Though many other reviewers have already explained the plot, I'll briefly reiterate: Mainspring takes place in a universe where God's hand in Creation is a little more obvious than in our universe. The celestial bodies are all part of a giant clockwork mechanism carried through space on rings of brass. The spring which keeps the Earth moving as it should needs to be rewound. If it is not, the Earth will stop and all sorts of bad things will happen. One night the angel Gabriel shows up in the bedroom of Hethor Jacques. Gabriel explains that Hethor must find a special key, and rewind the Earth's mainspring.

The book contains two of my favorite subjects, a steampunk setting, and positive Christian themes. How could it not be good? Unfortunately I did not like the book. In fact I disliked it more than any book I've read in a long time. The problem with Mainspring is quite simply either the author, the editor, or both.

The story is choppy, as if most scenes/sections were written separately and then forced together in an attempt to create a longer story.

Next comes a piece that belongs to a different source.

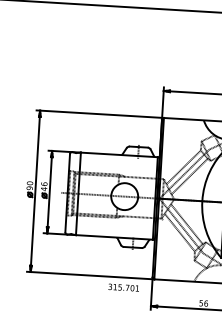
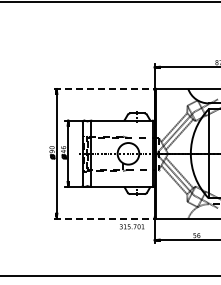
line: (100, 113) -> (105, 88), solid -> dashed
line: (91, 275) -> (105, 218), solid -> dashed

Characters are frequently motivated to action by knowledge that they don't/shouldn't have. This is because either they do not in fact have said knowledge, or because the author left out chunks of plot. Here are a few examples:

Early in the story, Hethor is falsely accused, by the son of his master (Hethor is a clock maker's apprentice), of stealing a silver feather. The accusation is made in order to discredit Hethor.